• What this task involves:
Every record should be restated exactly, with no images included.
[Records shown — start]
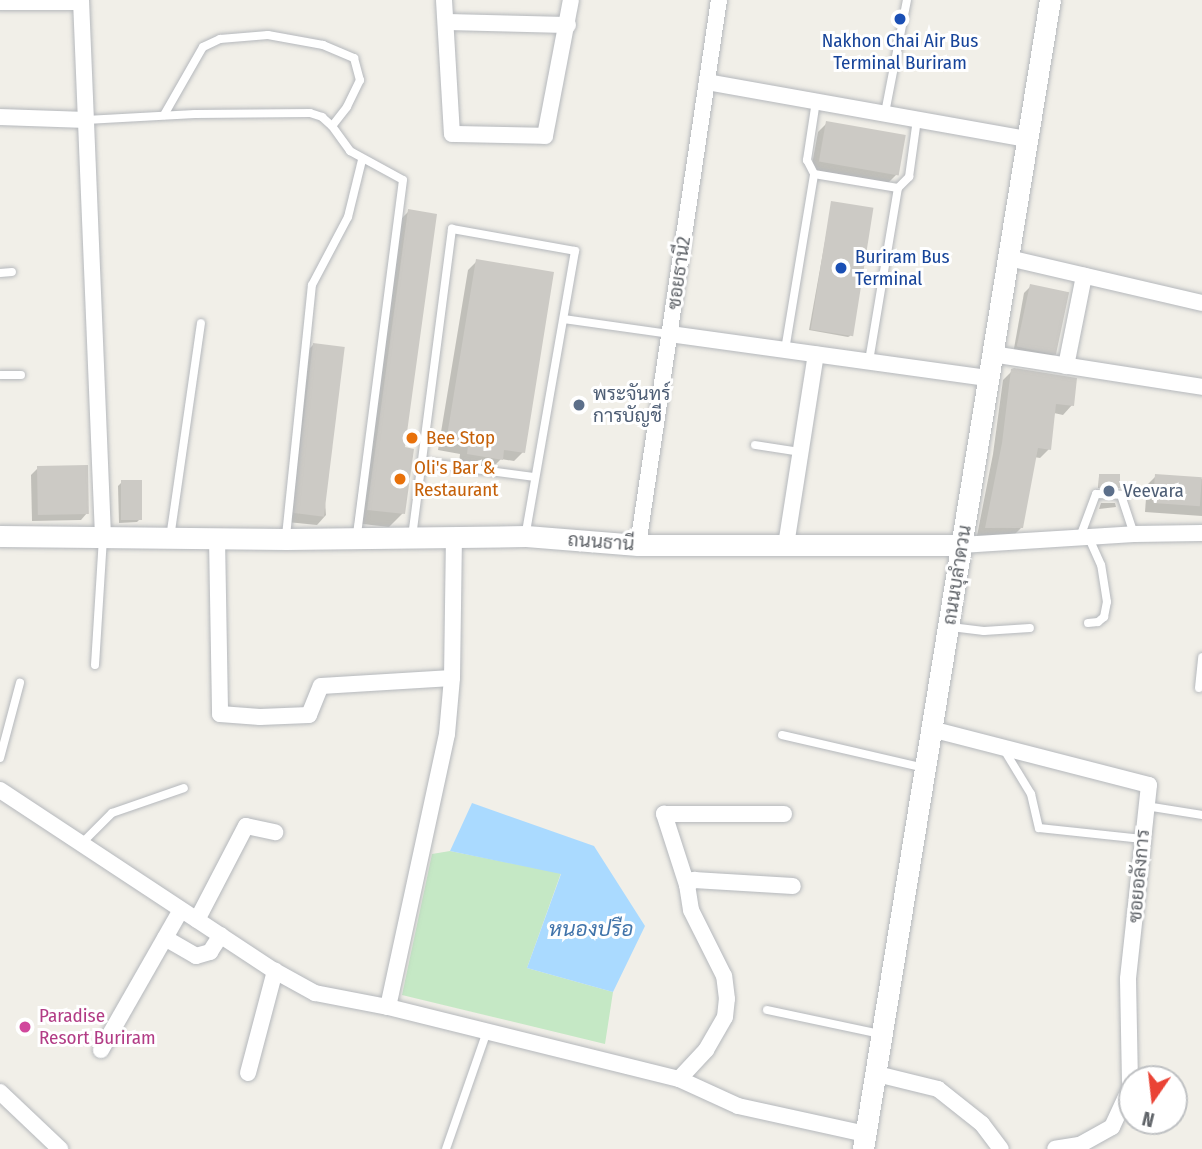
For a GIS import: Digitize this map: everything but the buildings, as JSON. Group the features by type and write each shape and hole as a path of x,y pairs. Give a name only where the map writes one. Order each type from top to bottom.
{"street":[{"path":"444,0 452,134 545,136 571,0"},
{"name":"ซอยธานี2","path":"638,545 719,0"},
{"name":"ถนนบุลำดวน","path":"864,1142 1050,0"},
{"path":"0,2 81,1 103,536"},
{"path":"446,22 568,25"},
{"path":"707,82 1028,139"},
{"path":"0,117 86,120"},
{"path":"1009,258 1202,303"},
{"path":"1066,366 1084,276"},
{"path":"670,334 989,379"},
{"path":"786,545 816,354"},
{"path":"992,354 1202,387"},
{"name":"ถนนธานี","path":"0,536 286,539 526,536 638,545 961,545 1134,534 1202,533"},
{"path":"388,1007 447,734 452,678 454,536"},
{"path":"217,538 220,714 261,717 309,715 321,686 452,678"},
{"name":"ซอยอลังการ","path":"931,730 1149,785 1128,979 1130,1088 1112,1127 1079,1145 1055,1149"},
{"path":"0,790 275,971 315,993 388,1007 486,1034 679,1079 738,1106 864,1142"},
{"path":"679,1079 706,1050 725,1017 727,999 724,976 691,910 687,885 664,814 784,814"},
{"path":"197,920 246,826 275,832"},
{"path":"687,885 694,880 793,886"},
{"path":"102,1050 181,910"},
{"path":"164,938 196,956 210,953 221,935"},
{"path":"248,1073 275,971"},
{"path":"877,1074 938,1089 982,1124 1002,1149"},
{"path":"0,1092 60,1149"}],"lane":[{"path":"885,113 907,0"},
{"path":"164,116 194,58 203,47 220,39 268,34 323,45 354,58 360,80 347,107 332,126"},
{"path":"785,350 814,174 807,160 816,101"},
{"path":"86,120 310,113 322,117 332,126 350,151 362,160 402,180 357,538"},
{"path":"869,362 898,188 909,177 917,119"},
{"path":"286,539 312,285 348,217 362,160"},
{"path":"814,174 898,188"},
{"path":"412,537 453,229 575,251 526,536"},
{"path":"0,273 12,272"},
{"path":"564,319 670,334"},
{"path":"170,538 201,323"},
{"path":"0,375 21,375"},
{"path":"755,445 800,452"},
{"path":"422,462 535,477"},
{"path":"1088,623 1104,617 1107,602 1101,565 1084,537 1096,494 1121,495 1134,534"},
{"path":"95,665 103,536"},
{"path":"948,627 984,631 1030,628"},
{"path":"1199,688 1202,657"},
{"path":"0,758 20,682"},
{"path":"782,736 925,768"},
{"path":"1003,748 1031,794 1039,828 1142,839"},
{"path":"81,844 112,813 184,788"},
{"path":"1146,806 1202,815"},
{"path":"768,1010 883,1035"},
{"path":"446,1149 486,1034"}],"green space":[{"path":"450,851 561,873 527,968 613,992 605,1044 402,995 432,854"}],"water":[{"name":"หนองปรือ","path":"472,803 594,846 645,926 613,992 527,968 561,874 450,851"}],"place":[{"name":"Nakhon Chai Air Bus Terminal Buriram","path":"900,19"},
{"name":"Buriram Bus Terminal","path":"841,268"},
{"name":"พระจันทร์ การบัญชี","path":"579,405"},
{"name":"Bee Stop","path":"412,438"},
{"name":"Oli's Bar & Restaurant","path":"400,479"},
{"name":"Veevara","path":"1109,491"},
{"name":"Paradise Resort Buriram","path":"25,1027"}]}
[Records shown — finish]
• Response to this exercise:
For a GIS import: Digitize this map: everything but the buildings, as JSON. Group the features by type and write each shape and hole as a path of x,y pairs. Give a name only where the map writes one. Order each type from top to bottom.
{"street":[{"path":"444,0 452,134 545,136 571,0"},
{"name":"ซอยธานี2","path":"638,545 719,0"},
{"name":"ถนนบุลำดวน","path":"864,1142 1050,0"},
{"path":"0,2 81,1 103,536"},
{"path":"446,22 568,25"},
{"path":"707,82 1028,139"},
{"path":"0,117 86,120"},
{"path":"1009,258 1202,303"},
{"path":"1066,366 1084,276"},
{"path":"670,334 989,379"},
{"path":"786,545 816,354"},
{"path":"992,354 1202,387"},
{"name":"ถนนธานี","path":"0,536 286,539 526,536 638,545 961,545 1134,534 1202,533"},
{"path":"388,1007 447,734 452,678 454,536"},
{"path":"217,538 220,714 261,717 309,715 321,686 452,678"},
{"name":"ซอยอลังการ","path":"931,730 1149,785 1128,979 1130,1088 1112,1127 1079,1145 1055,1149"},
{"path":"0,790 275,971 315,993 388,1007 486,1034 679,1079 738,1106 864,1142"},
{"path":"679,1079 706,1050 725,1017 727,999 724,976 691,910 687,885 664,814 784,814"},
{"path":"197,920 246,826 275,832"},
{"path":"687,885 694,880 793,886"},
{"path":"102,1050 181,910"},
{"path":"164,938 196,956 210,953 221,935"},
{"path":"248,1073 275,971"},
{"path":"877,1074 938,1089 982,1124 1002,1149"},
{"path":"0,1092 60,1149"}],"lane":[{"path":"885,113 907,0"},
{"path":"164,116 194,58 203,47 220,39 268,34 323,45 354,58 360,80 347,107 332,126"},
{"path":"785,350 814,174 807,160 816,101"},
{"path":"86,120 310,113 322,117 332,126 350,151 362,160 402,180 357,538"},
{"path":"869,362 898,188 909,177 917,119"},
{"path":"286,539 312,285 348,217 362,160"},
{"path":"814,174 898,188"},
{"path":"412,537 453,229 575,251 526,536"},
{"path":"0,273 12,272"},
{"path":"564,319 670,334"},
{"path":"170,538 201,323"},
{"path":"0,375 21,375"},
{"path":"755,445 800,452"},
{"path":"422,462 535,477"},
{"path":"1088,623 1104,617 1107,602 1101,565 1084,537 1096,494 1121,495 1134,534"},
{"path":"95,665 103,536"},
{"path":"948,627 984,631 1030,628"},
{"path":"1199,688 1202,657"},
{"path":"0,758 20,682"},
{"path":"782,736 925,768"},
{"path":"1003,748 1031,794 1039,828 1142,839"},
{"path":"81,844 112,813 184,788"},
{"path":"1146,806 1202,815"},
{"path":"768,1010 883,1035"},
{"path":"446,1149 486,1034"}],"green space":[{"path":"450,851 561,873 527,968 613,992 605,1044 402,995 432,854"}],"water":[{"name":"หนองปรือ","path":"472,803 594,846 645,926 613,992 527,968 561,874 450,851"}],"place":[{"name":"Nakhon Chai Air Bus Terminal Buriram","path":"900,19"},
{"name":"Buriram Bus Terminal","path":"841,268"},
{"name":"พระจันทร์ การบัญชี","path":"579,405"},
{"name":"Bee Stop","path":"412,438"},
{"name":"Oli's Bar & Restaurant","path":"400,479"},
{"name":"Veevara","path":"1109,491"},
{"name":"Paradise Resort Buriram","path":"25,1027"}]}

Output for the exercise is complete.